## Instructions to follow
Duplicate the full book review below, word for word, with no changes.

## Exercise passage
Hannah Milton is a GP, mum, and a runner.

Two women per week are killed by a partner / ex-partner across England and Wales.

270 women were killed by a partner / ex-partner in 2015-18. 96% of these partners were male.

This book is important for GPs to read because domestic abuse is common and leads to longstanding health issues for women, children, and men. As with other books that I have read by investigative journalists, this book is beautifully written. Robust evidence and research are interspersed between individual stories that illustrate the variety of forms that abuse can take. Jess Hill writes with compassion, kindness and understanding even though the stories are incredibly harrowing. She is clearly deeply affected and angry at the stories that she has heard and what they tell us about the nature and scale of domestic abuse.

The book lays out the evolving expert theories about domestic abuse over the decades: from the, now discredited, Freudian idea of female masochism, through learned helplessness, Gottman and Jacobson’s ‘love lab’ categorisations of abusers, shame, The Patriarchy and the modern understanding of coercive control, which can involve no physical violence at all.

Robust evidence and research are interspersed between individual stories that illustrate the variety of forms that abuse can take.

## Data extracts
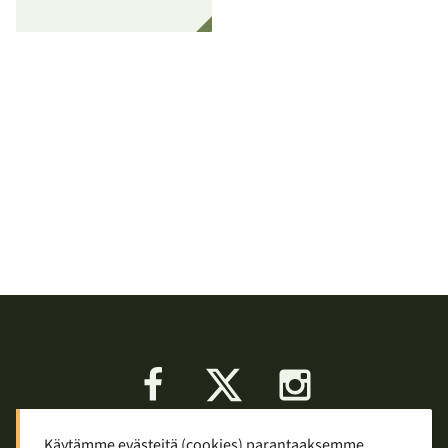
Facebook
X
Instagram
Käytämme evästeitä (cookies) parantaaksemme
Keskustelu
Palaute
Tietosuoja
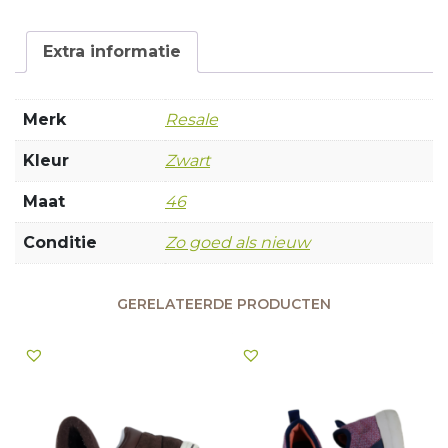
Extra informatie
Merk
Resale
Kleur
Zwart
Maat
46
Conditie
Zo goed als nieuw
GERELATEERDE PRODUCTEN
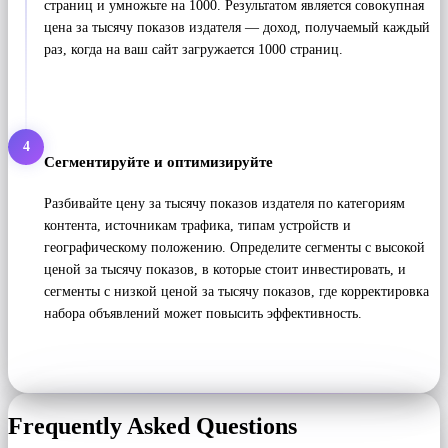
страниц и умножьте на 1000. Результатом является совокупная
цена за тысячу показов издателя — доход, получаемый каждый
раз, когда на ваш сайт загружается 1000 страниц.
4
Сегментируйте и оптимизируйте
Разбивайте цену за тысячу показов издателя по категориям
контента, источникам трафика, типам устройств и
географическому положению. Определите сегменты с высокой
ценой за тысячу показов, в которые стоит инвестировать, и
сегменты с низкой ценой за тысячу показов, где корректировка
набора объявлений может повысить эффективность.
Frequently Asked Questions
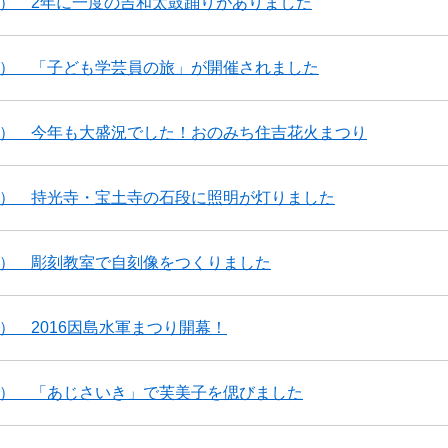
8） 2年に一度の吉和太鼓踊りがありました
0） 「子ども学芸員の旅」が開催されました
7） 今年も大盛況でした！おのみち住吉花火まつり
6） 持光寺・宝土寺の石段に照明が灯りました
5） 彫刻教室で自刻像をつくりました
4） 2016因島水軍まつり開幕！
3） 「あじさいき」で芙美子を偲びました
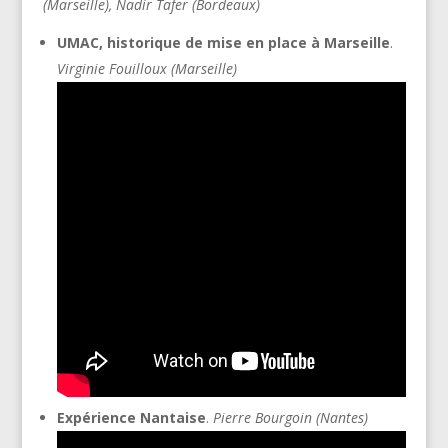
(Marseille), Nadir Tafer (Bordeaux)
UMAC, historique de mise en place à Marseille
.
Virginie Fouilloux (Marseille)
Expérience Nantaise
.
Pierre Bourgoin (Nantes)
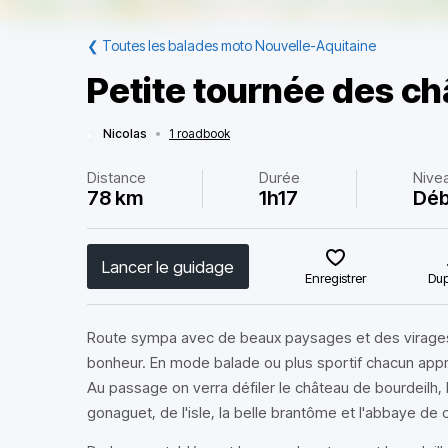
❮
Toutes les balades moto Nouvelle-Aquitaine
Petite tournée des c
Nicolas
•
1 roadbook
Distance
Durée
Nive
78 km
1h17
Déb
Lancer le guidage
Enregistrer
Dup
Route sympa avec de beaux paysages et des virages
bonheur. En mode balade ou plus sportif chacun app
Au passage on verra défiler le château de bourdeilh, l
gonaguet, de l'isle, la belle brantôme et l'abbaye de 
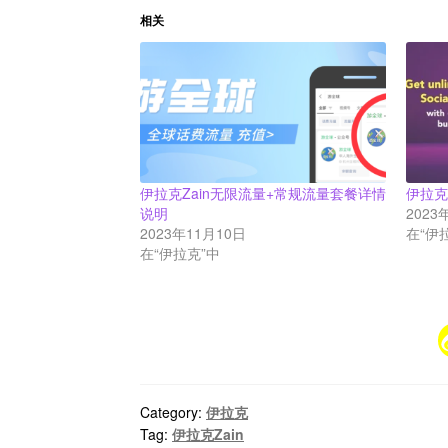
相关
伊拉克Zain无限流量+常规流量套餐详情
伊拉克
说明
2023
2023年11月10日
在“伊
在“伊拉克”中
Category:
伊拉克
Tag:
伊拉克Zain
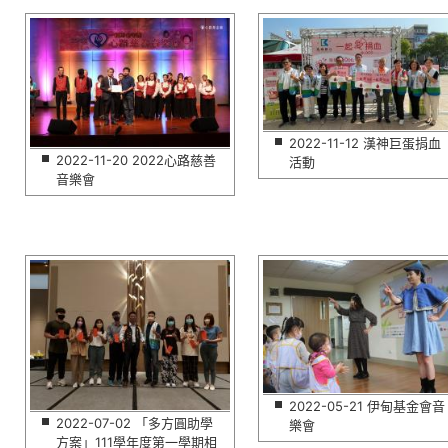
2022-11-12 漢神巨蛋捐血
2022-11-20 2022心路慈善
活動
音樂會
2022-05-21 伊甸基金會音
2022-07-02 「多方圓助學
樂會
方案」111學年度第一學期相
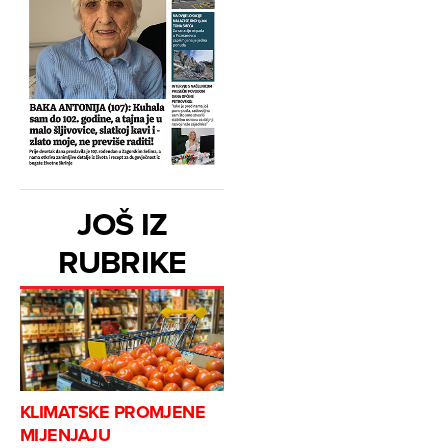
JOŠ IZ
RUBRIKE
KLIMATSKE PROMJENE
MIJENJAJU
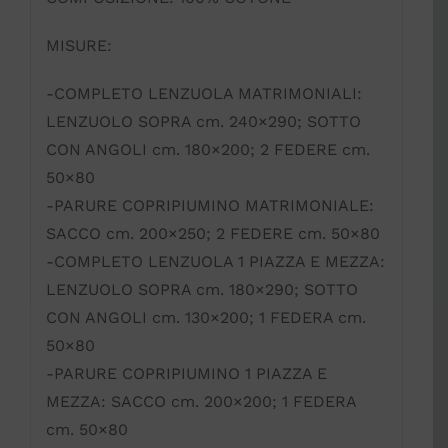
MISURE:
-COMPLETO LENZUOLA MATRIMONIALI:
LENZUOLO SOPRA cm. 240×290; SOTTO
CON ANGOLI cm. 180×200; 2 FEDERE cm.
50×80
-PARURE COPRIPIUMINO MATRIMONIALE:
SACCO cm. 200×250; 2 FEDERE cm. 50×80
-COMPLETO LENZUOLA 1 PIAZZA E MEZZA:
LENZUOLO SOPRA cm. 180×290; SOTTO
CON ANGOLI cm. 130×200; 1 FEDERA cm.
50×80
-PARURE COPRIPIUMINO 1 PIAZZA E
MEZZA: SACCO cm. 200×200; 1 FEDERA
cm. 50×80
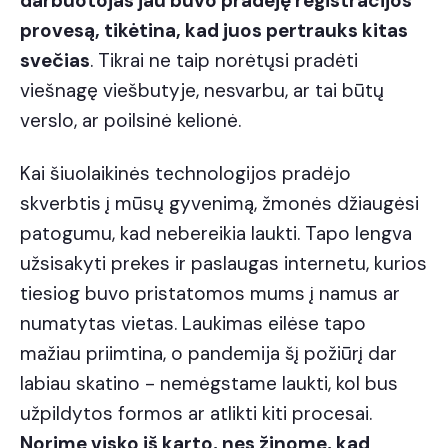
darbuotojas jau buvo pradėję registracijos
provesą, tikėtina, kad juos pertrauks kitas
svečias
. Tikrai ne taip norėtųsi pradėti
viešnagę viešbutyje, nesvarbu, ar tai būtų
verslo, ar poilsinė kelionė.
Kai šiuolaikinės technologijos pradėjo
skverbtis į mūsų gyvenimą, žmonės džiaugėsi
patogumu, kad nebereikia laukti. Tapo lengva
užsisakyti prekes ir paslaugas internetu, kurios
tiesiog buvo pristatomos mums į namus ar
numatytas vietas.
Laukimas eilėse
tapo
mažiau priimtina, o pandemija šį požiūrį dar
labiau skatino - nemėgstame laukti, kol bus
užpildytos formos ar atlikti kiti procesai.
Norime visko iš karto, nes žinome, kad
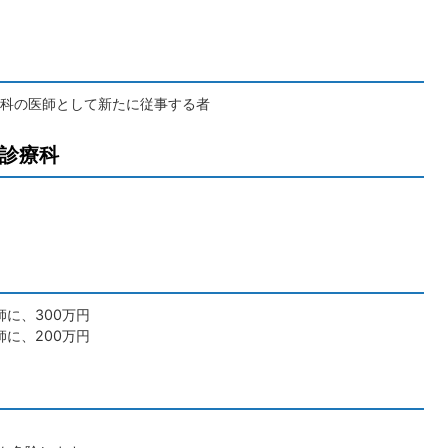
科の医師として新たに従事する者
診療科
に、300万円
に、200万円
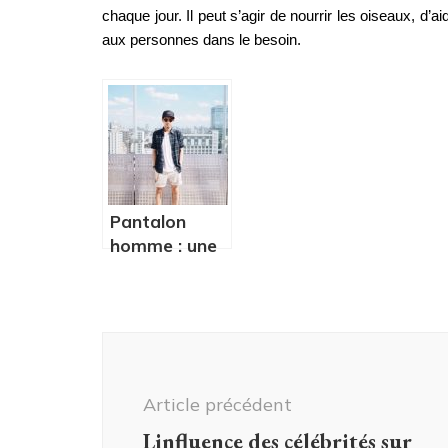
chaque jour. Il peut s’agir de nourrir les oiseaux, d’a
aux personnes dans le besoin.
Pantalon
homme : une
mini-guide sur
les coupes
avancées
Navigation
d'article
Article précédent
Linfluence des célébrités sur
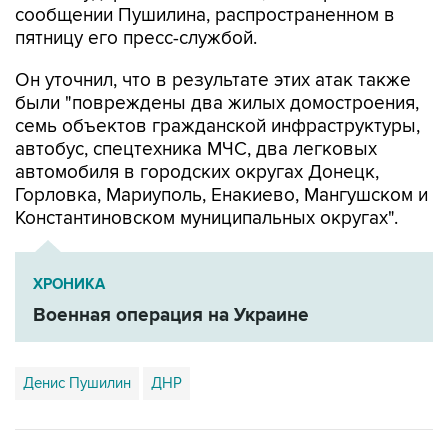
сообщении Пушилина, распространенном в
пятницу его пресс-службой.
Он уточнил, что в результате этих атак также
были "повреждены два жилых домостроения,
семь объектов гражданской инфраструктуры,
автобус, спецтехника МЧС, два легковых
автомобиля в городских округах Донецк,
Горловка, Мариуполь, Енакиево, Мангушском и
Константиновском муниципальных округах".
ХРОНИКА
Военная операция на Украине
Денис Пушилин
ДНР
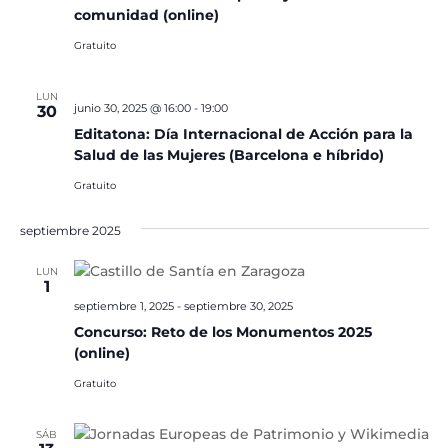
comunidad (online)
Gratuito
LUN
junio 30, 2025 @ 16:00
-
19:00
30
Editatona: Día Internacional de Acción para la
Salud de las Mujeres (Barcelona e híbrido)
Gratuito
septiembre 2025
LUN
1
septiembre 1, 2025
-
septiembre 30, 2025
Concurso: Reto de los Monumentos 2025
(online)
Gratuito
SÁB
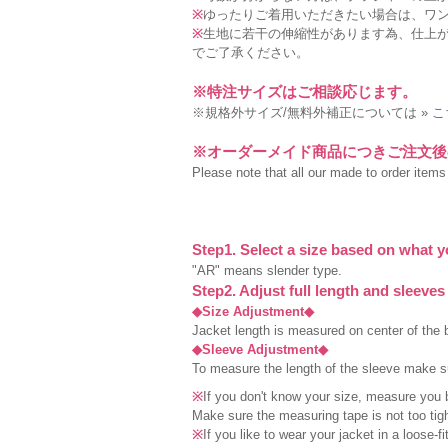
※
ゆったりご着用いただきたい場合は、ワ
※
生地に若干の伸縮性があります為、仕上が
でご了承ください。
※特注サイズはご相談応じます。
※規格外サイズ/無料外補正については »
こ
※オーダーメイド商品につきご注文後
Please note that all our made to order items a
Step1. Select a size based on what y
"AR" means slender type.
Step2. Adjust full length and sleeves
◆Size Adjustment◆
Jacket length is measured on center of the b
◆Sleeve Adjustment◆
To measure the length of the sleeve make sur
※
If you don't know your size, measure you 
Make sure the measuring tape is not too tigh
※
If you like to wear your jacket in a loose-f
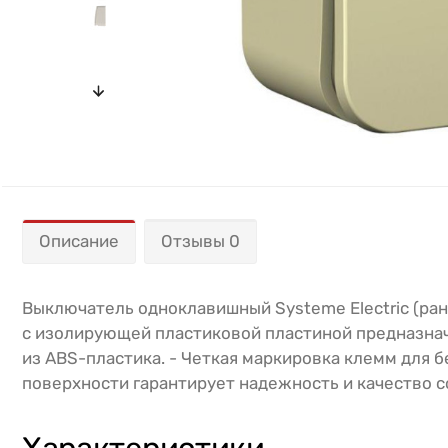
Описание
Отзывы 0
Выключатель одноклавишный Systeme Electric (ране
с изолирующей пластиковой пластиной предназначен
из ABS-пластика. - Четкая маркировка клемм для 
поверхности гарантирует надежность и качество с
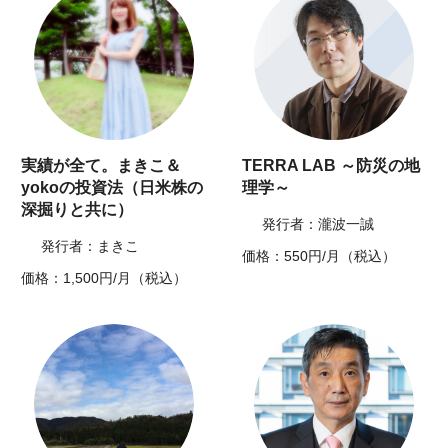
実績が全て。まきこ＆
TERRA LAB ～防災の地
yokoの投資法（日米株の
理学～
深掘りと共に）
発行者：瀧波一誠
発行者：まきこ
価格：550円/月（税込）
価格：1,500円/月（税込）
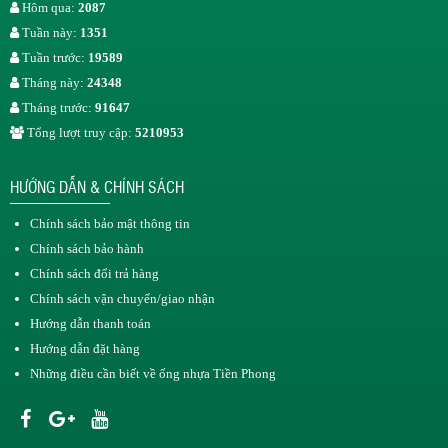
Hôm qua:
2087
Tuần này:
1351
Tuần trước:
19589
Tháng này:
24348
Tháng trước:
91647
Tổng lượt truy cập:
5210953
HƯỚNG DẪN & CHÍNH SÁCH
Chính sách bảo mật thông tin
Chính sách bảo hành
Chính sách đổi trả hàng
Chính sách vận chuyển/giao nhận
Hướng dẫn thanh toán
Hướng dẫn đặt hàng
Những điều cần biết về ống nhựa Tiền Phong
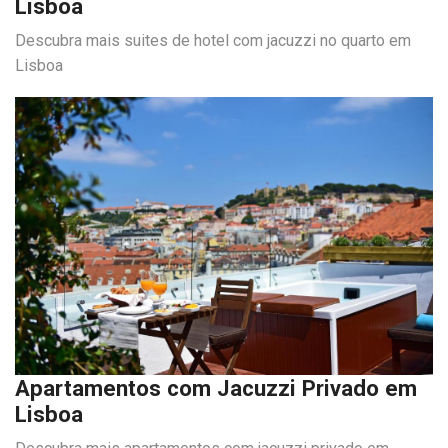
Lisboa
Descubra mais suites de hotel com jacuzzi no quarto em
Lisboa
Apartamentos com Jacuzzi Privado em
Lisboa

## Completed exercise
Hannah Milton is a GP, mum, and a runner.

Two women per week are killed by a partner / ex-partner across England and Wales.

270 women were killed by a partner / ex-partner in 2015-18. 96% of these partners were male.

This book is important for GPs to read because domestic abuse is common and leads to longstanding health issues for women, children, and men. As with other books that I have read by investigative journalists, this book is beautifully written. Robust evidence and research are interspersed between individual stories that illustrate the variety of forms that abuse can take. Jess Hill writes with compassion, kindness and understanding even though the stories are incredibly harrowing. She is clearly deeply affected and angry at the stories that she has heard and what they tell us about the nature and scale of domestic abuse.

The book lays out the evolving expert theories about domestic abuse over the decades: from the, now discredited, Freudian idea of female masochism, through learned helplessness, Gottman and Jacobson’s ‘love lab’ categorisations of abusers, shame, The Patriarchy and the modern understanding of coercive control, which can involve no physical violence at all.

Robust evidence and research are interspersed between individual stories that illustrate the variety of forms that abuse can take.